# What is expected
Report every line of the records that contains the string "operationType", matching case exactly.

### Records for the task

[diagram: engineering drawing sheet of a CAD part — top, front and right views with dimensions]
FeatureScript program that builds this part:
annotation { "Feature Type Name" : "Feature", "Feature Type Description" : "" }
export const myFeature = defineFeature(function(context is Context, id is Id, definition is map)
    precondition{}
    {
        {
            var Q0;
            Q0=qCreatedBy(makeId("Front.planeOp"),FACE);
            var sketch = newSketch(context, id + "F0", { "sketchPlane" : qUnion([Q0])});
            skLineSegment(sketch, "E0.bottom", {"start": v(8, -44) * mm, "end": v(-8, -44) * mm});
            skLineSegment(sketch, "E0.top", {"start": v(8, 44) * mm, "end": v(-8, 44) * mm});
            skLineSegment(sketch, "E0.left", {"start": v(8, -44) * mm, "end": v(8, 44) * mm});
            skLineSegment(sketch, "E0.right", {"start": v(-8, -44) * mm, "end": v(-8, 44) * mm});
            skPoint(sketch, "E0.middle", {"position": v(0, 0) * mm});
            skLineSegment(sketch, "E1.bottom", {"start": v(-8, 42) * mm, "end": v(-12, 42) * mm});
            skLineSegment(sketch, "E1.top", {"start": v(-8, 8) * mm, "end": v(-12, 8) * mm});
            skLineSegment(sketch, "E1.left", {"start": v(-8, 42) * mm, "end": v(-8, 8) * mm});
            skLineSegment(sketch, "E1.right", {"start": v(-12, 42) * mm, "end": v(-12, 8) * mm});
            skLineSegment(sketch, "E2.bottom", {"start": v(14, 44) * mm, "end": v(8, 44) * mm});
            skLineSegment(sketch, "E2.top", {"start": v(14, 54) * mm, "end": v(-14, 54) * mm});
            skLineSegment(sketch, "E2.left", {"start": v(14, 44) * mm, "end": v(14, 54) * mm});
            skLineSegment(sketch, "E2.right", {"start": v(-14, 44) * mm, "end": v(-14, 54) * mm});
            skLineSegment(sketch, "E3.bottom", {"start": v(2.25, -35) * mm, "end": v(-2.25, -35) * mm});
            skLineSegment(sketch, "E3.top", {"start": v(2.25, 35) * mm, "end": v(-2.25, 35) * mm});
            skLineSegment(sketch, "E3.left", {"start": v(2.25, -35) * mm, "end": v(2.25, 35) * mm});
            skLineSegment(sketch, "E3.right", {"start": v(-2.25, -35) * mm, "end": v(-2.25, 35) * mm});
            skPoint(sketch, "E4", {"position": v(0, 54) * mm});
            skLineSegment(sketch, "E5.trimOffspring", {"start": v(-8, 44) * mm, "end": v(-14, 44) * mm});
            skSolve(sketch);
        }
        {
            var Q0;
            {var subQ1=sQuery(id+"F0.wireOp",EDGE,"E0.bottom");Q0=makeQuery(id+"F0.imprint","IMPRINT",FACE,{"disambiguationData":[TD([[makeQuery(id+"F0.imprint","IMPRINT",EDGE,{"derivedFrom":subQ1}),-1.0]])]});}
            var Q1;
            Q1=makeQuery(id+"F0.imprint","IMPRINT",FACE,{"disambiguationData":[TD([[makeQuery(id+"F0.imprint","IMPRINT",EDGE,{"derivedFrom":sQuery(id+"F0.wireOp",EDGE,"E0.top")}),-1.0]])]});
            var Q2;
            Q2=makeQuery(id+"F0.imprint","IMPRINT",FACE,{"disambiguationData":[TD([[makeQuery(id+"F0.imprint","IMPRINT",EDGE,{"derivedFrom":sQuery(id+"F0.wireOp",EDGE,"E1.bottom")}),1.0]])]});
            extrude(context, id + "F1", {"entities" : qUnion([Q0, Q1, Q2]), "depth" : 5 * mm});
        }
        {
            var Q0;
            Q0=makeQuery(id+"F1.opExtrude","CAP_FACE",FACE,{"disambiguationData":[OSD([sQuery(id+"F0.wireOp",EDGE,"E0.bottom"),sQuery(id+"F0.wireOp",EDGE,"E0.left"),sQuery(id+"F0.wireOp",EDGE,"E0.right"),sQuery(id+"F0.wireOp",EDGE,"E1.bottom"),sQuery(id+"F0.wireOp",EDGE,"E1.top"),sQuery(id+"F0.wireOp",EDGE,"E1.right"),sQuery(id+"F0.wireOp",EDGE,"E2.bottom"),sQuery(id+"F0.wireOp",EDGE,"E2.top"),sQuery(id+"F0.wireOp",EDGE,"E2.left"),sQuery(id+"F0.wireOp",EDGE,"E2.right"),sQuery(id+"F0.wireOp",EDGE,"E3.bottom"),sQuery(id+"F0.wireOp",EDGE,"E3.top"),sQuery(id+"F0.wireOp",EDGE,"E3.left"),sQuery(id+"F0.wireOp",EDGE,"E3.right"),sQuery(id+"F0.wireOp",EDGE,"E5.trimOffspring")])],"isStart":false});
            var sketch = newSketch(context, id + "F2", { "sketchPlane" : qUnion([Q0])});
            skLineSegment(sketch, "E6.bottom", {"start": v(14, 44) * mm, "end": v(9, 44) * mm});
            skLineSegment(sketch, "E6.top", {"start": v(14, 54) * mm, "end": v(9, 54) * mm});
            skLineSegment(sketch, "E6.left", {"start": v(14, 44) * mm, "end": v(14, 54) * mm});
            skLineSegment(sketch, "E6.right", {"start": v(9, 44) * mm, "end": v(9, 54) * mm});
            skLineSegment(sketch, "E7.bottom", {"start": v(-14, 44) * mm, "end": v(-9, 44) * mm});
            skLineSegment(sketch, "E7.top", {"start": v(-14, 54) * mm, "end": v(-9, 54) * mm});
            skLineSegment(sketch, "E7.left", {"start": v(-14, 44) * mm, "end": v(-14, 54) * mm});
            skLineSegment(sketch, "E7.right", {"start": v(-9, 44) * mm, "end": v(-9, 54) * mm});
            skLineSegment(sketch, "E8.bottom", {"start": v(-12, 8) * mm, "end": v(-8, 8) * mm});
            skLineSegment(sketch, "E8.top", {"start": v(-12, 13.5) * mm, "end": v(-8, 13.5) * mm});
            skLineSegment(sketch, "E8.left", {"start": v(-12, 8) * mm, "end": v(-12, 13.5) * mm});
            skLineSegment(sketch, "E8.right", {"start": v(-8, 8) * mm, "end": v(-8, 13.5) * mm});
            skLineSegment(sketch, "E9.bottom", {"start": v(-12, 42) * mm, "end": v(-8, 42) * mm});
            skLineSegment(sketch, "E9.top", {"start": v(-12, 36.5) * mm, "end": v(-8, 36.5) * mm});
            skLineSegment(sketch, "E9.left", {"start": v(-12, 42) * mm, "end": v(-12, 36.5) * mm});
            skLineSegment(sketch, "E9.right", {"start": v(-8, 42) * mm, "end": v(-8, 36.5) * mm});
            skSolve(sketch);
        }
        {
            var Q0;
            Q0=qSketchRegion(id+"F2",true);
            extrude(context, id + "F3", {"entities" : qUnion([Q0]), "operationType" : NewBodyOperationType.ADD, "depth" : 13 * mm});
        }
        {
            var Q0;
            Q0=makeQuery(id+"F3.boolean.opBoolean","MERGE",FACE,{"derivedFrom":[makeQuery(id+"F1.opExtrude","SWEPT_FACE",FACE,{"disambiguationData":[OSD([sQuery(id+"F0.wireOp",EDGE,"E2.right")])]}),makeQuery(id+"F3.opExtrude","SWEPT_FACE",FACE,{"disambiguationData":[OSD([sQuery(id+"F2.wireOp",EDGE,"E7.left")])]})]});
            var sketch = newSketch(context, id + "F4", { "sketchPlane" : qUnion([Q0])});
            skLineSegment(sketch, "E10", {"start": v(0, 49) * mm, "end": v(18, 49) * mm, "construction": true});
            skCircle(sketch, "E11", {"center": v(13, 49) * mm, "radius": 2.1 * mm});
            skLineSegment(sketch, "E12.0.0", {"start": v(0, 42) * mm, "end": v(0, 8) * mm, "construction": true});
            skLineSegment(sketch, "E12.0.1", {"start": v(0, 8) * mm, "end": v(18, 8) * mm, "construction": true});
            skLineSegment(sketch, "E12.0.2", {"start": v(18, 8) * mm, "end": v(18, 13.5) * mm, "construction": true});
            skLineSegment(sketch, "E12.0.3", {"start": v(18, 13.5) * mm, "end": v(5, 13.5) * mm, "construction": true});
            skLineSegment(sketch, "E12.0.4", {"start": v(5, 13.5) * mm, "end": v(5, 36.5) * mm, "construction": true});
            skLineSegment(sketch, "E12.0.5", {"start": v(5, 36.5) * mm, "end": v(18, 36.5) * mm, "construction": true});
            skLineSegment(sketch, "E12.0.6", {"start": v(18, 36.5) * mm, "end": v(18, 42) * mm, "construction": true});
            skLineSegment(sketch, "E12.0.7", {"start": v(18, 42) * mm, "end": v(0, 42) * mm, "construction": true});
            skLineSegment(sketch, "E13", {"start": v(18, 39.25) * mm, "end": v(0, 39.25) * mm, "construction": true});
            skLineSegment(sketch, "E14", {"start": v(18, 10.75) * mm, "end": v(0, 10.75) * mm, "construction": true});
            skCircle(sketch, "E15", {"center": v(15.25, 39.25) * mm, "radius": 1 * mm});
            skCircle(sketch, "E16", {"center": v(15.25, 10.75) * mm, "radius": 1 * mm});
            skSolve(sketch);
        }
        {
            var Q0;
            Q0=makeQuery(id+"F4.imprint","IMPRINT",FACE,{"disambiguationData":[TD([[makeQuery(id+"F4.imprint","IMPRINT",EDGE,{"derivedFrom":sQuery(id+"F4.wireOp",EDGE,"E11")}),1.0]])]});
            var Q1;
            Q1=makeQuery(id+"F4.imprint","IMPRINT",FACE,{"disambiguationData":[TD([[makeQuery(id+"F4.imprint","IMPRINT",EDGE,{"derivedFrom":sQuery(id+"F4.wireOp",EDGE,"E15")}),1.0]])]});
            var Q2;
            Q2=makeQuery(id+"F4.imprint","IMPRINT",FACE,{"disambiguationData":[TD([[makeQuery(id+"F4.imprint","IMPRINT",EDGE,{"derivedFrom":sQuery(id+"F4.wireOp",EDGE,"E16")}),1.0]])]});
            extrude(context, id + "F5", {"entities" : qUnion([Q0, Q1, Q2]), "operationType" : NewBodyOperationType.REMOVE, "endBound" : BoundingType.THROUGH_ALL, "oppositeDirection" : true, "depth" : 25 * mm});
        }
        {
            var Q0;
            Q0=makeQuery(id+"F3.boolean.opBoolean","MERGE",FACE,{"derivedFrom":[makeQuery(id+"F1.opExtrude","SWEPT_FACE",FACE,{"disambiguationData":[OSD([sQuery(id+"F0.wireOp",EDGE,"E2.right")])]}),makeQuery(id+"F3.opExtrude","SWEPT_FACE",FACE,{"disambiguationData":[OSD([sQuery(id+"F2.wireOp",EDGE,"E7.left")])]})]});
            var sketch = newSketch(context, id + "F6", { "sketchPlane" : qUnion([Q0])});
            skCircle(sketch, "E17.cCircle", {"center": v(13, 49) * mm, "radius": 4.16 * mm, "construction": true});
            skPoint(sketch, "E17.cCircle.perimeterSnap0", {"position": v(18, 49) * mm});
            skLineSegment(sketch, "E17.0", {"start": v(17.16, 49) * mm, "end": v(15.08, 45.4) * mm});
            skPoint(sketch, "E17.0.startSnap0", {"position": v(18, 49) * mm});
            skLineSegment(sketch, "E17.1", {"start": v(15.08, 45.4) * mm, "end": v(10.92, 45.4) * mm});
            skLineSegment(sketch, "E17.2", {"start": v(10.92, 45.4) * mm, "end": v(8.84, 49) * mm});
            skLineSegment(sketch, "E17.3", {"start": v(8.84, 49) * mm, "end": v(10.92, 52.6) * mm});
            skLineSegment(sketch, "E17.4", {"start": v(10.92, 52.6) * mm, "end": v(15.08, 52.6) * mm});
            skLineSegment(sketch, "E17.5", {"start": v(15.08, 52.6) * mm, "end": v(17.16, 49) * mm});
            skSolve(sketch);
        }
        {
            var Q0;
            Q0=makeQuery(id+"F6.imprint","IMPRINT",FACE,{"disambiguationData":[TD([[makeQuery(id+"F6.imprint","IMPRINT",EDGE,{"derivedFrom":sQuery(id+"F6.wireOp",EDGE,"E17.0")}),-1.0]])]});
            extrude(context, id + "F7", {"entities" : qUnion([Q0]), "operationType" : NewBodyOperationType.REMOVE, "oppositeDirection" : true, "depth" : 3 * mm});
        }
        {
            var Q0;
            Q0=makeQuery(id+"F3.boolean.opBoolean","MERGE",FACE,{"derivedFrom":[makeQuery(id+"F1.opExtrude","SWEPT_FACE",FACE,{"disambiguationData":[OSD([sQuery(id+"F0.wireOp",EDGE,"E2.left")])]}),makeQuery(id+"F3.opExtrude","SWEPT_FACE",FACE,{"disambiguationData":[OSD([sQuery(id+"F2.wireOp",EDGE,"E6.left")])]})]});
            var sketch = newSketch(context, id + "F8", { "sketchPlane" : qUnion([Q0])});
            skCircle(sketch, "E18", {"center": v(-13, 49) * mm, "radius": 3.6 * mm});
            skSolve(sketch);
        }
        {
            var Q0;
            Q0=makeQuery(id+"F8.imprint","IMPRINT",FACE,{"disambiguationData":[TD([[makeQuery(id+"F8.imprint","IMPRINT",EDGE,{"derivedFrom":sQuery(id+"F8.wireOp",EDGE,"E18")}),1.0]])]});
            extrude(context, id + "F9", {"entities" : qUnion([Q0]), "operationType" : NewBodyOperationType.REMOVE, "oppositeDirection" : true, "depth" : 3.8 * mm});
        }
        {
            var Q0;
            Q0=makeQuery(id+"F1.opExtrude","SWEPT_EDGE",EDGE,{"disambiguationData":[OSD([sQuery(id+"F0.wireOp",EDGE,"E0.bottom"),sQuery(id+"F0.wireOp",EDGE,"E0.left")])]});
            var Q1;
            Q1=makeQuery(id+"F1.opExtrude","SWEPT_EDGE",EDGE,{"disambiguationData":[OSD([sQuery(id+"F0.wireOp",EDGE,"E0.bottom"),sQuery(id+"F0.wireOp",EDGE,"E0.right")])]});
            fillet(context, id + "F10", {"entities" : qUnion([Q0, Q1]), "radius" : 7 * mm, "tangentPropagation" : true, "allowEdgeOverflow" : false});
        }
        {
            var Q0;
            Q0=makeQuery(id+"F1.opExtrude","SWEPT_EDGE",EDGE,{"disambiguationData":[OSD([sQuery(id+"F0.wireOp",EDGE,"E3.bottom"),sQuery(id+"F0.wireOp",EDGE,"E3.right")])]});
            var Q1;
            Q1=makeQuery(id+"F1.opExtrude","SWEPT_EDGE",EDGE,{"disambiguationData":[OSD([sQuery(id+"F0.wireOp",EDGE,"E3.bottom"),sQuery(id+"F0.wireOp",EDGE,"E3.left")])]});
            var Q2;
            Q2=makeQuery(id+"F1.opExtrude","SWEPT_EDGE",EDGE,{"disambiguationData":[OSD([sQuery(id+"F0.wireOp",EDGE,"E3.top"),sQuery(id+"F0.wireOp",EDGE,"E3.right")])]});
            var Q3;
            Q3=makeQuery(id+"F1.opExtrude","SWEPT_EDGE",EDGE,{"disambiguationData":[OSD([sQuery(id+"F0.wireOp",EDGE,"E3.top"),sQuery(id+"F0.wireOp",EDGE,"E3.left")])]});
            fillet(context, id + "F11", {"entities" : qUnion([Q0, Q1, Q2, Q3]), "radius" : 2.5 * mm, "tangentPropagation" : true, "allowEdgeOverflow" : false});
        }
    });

######

# Response to this exercise
            extrude(context, id + "F3", {"entities" : qUnion([Q0]), "operationType" : NewBodyOperationType.ADD, "depth" : 13 * mm});
            extrude(context, id + "F5", {"entities" : qUnion([Q0, Q1, Q2]), "operationType" : NewBodyOperationType.REMOVE, "endBound" : BoundingType.THROUGH_ALL, "oppositeDirection" : true, "depth" : 25 * mm});
            extrude(context, id + "F7", {"entities" : qUnion([Q0]), "operationType" : NewBodyOperationType.REMOVE, "oppositeDirection" : true, "depth" : 3 * mm});
            extrude(context, id + "F9", {"entities" : qUnion([Q0]), "operationType" : NewBodyOperationType.REMOVE, "oppositeDirection" : true, "depth" : 3.8 * mm});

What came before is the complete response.